**WHAT IS NEEDED**
Look below for the line that contains "thumb cmc: (577, 993)" and the line that contains "ring mcp: (1536, 465)", then restate both of them and every line in between, exactly. No picture goes in the copy.

People photos with keypoints
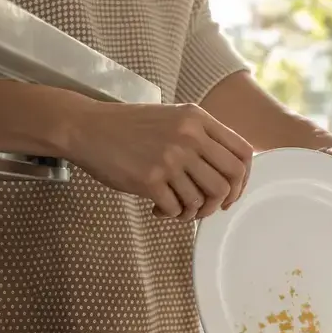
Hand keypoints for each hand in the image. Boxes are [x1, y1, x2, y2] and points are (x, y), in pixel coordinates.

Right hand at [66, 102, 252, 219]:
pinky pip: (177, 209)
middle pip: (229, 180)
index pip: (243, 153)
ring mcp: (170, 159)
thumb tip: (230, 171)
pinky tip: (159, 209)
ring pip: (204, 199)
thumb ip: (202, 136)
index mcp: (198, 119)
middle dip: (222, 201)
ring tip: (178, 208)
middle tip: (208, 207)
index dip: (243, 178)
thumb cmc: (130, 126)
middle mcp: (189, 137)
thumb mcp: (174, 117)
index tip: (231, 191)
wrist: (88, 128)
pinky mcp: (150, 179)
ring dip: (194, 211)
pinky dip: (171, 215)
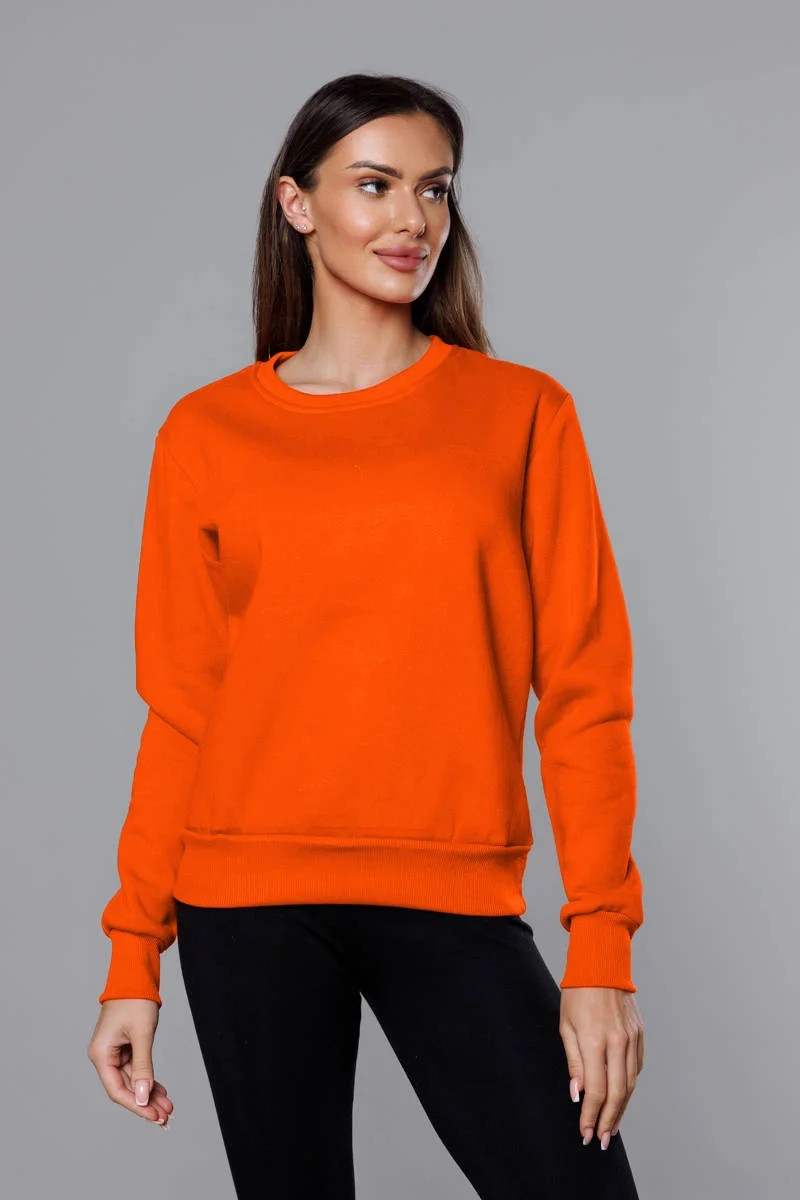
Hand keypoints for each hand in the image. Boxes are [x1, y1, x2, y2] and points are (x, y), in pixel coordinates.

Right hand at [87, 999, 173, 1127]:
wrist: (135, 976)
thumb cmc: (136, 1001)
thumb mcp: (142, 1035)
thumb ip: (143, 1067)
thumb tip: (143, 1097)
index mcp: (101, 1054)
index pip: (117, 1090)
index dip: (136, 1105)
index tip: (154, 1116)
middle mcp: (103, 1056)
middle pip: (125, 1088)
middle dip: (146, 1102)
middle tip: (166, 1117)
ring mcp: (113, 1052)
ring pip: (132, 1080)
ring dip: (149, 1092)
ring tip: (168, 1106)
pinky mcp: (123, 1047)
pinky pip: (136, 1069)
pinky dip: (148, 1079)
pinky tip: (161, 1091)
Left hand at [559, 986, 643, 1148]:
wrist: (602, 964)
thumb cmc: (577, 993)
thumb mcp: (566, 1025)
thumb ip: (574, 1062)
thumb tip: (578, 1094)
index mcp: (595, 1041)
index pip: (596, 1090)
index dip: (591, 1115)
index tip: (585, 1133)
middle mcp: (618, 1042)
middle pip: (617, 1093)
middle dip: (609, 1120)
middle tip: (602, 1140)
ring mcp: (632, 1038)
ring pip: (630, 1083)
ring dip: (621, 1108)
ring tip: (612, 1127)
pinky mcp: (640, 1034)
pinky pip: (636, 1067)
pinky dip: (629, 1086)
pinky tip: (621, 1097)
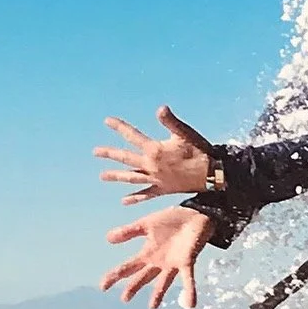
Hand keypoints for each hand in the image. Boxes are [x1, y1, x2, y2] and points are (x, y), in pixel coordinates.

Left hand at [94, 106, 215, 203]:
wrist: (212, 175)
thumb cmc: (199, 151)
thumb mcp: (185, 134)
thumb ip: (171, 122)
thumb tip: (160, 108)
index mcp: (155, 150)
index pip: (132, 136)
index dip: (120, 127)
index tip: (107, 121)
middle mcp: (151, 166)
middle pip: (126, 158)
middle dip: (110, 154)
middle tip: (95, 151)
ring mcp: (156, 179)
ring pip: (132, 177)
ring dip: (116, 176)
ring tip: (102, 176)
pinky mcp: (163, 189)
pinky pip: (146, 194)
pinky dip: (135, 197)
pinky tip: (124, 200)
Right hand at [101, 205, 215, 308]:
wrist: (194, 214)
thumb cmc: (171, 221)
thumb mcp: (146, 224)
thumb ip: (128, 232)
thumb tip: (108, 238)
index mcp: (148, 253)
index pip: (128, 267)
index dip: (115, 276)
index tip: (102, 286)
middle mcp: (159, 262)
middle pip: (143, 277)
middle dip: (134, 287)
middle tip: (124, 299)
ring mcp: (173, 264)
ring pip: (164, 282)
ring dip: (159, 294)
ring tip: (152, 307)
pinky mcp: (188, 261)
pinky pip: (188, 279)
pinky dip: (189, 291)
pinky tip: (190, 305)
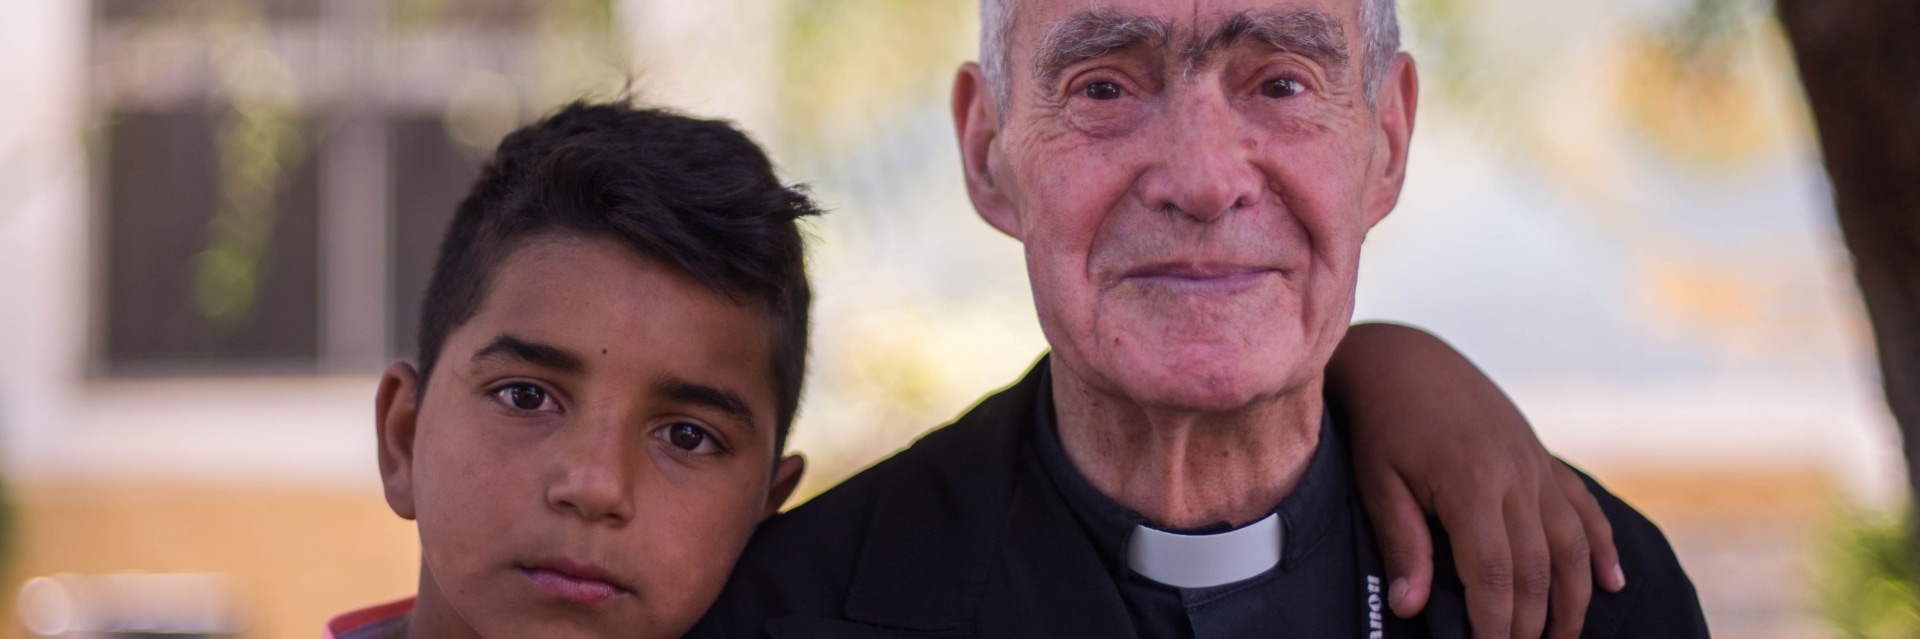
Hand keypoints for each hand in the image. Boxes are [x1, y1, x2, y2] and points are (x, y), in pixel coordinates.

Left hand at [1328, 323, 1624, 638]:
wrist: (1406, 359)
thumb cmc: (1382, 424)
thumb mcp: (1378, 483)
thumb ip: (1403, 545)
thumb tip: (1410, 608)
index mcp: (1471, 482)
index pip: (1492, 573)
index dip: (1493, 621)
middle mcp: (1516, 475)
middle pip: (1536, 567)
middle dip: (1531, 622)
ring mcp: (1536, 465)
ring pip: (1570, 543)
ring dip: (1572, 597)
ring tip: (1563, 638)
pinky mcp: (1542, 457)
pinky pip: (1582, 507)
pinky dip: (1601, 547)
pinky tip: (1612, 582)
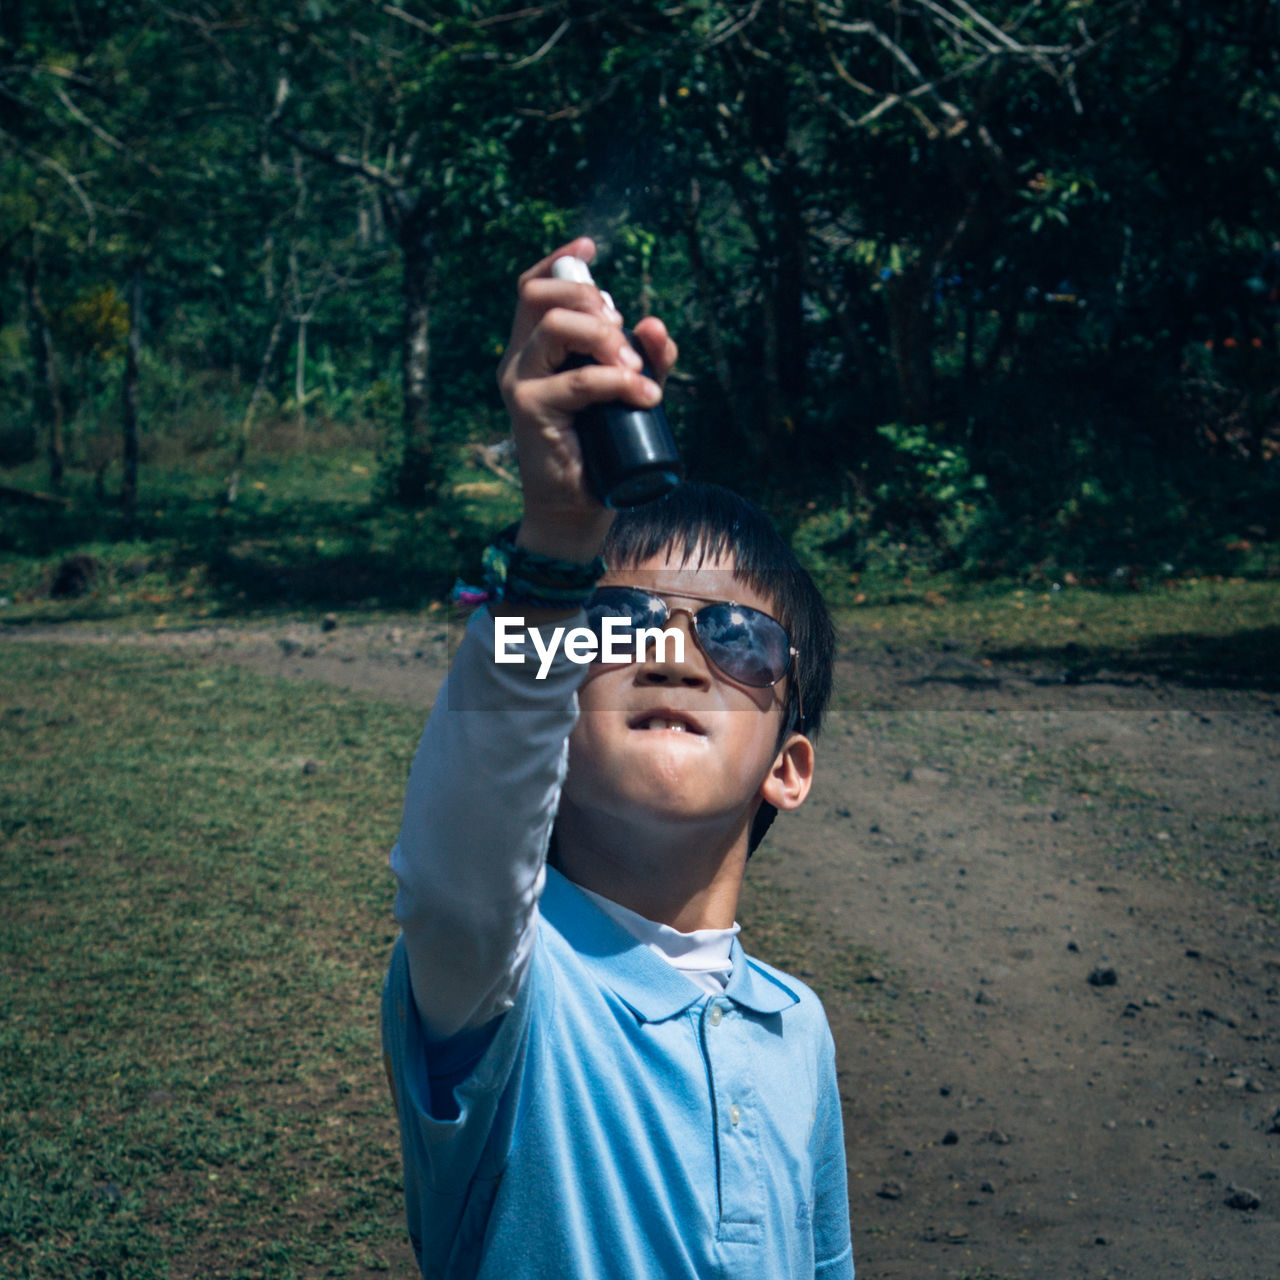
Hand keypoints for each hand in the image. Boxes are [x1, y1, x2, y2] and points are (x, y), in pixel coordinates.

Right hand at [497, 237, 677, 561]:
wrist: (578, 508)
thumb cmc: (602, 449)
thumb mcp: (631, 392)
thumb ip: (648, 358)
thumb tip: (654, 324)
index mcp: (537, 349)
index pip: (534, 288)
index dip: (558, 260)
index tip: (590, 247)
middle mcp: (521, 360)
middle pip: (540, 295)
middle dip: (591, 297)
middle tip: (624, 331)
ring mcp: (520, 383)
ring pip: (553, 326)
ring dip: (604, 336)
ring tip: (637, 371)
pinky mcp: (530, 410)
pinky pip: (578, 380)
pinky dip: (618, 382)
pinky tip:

**ANSWER TO THIS PROBLEM**
thumb cmc: (577, 993)
thumb mcp: (566, 1025)
thumb ip: (574, 1062)
thumb tip: (578, 1094)
index mcp: (595, 1041)
index pip: (596, 1090)
index dip: (591, 1115)
index tip: (585, 1133)
middle mcp: (618, 1042)
middle pip: (617, 1093)
middle dip: (609, 1120)
middle tip: (602, 1140)
ring mcp: (632, 1038)
ring pip: (630, 1083)
ring dip: (621, 1108)
ring tip: (612, 1127)
pinky mcp: (640, 1034)
pinky pip: (636, 1067)
pinky dip: (629, 1086)
pinky tip: (621, 1097)
Hand keypoints for each hand in the image. Boxes are [x1, y1, x2, y2] and points are (x, y), in pixel coordinates.

Left hand at [94, 106, 215, 203]:
wrist: (212, 175)
thumb cmc: (199, 151)
thumb mcp: (185, 134)
thumb ip: (171, 122)
thumb tip: (160, 108)
index mcp: (155, 150)
index pip: (132, 136)
index dip: (120, 127)
index tip: (107, 121)
middle mcp: (151, 166)
middle pip: (126, 158)
middle dip: (110, 154)
middle tip: (95, 151)
ring mcp: (156, 179)
ring pip: (132, 177)
ring dip: (116, 176)
ring tip: (102, 176)
pinky mcp: (163, 189)
pinky pip: (146, 194)
pinky dip: (135, 197)
pinky tip: (124, 200)
Right hand at [101, 205, 215, 308]:
wrist: (194, 214)
thumb cmc: (171, 221)
thumb mcp: (146, 224)
thumb ip: (128, 232)
thumb tip: (108, 238)
index mcp: (148, 253)
index pip: (128, 267)
index dip: (115, 276)
index tip: (102, 286)
middle mcp: (159, 262)
middle pip: (143, 277)
middle dip: (134, 287)
middle tip: (124, 299)
ring mcp: (173, 264)
ring pip: (164, 282)
ring dip: (159, 294)
ring tip: (152, 307)
pinky mcp: (188, 261)
pinky pip: (188, 279)
pinky dip: (189, 291)
pinky tip: (190, 305)
Hand keypoints for each hand in the image. Boxes are [x1, y1, x2, y2] and points are (x, y), in pixel coordinates.

Left hand at [1328, 323, 1624, 638]:
wrist: (1406, 359)
thumb cmc: (1382, 424)
thumb mcp: (1378, 483)
thumb ip: (1403, 545)
thumb tip: (1410, 608)
index mcp: (1471, 482)
index pip: (1492, 573)
index dip: (1493, 621)
middle mcp: (1516, 475)
middle pip: (1536, 567)
middle dip: (1531, 622)
ring mcp: (1536, 465)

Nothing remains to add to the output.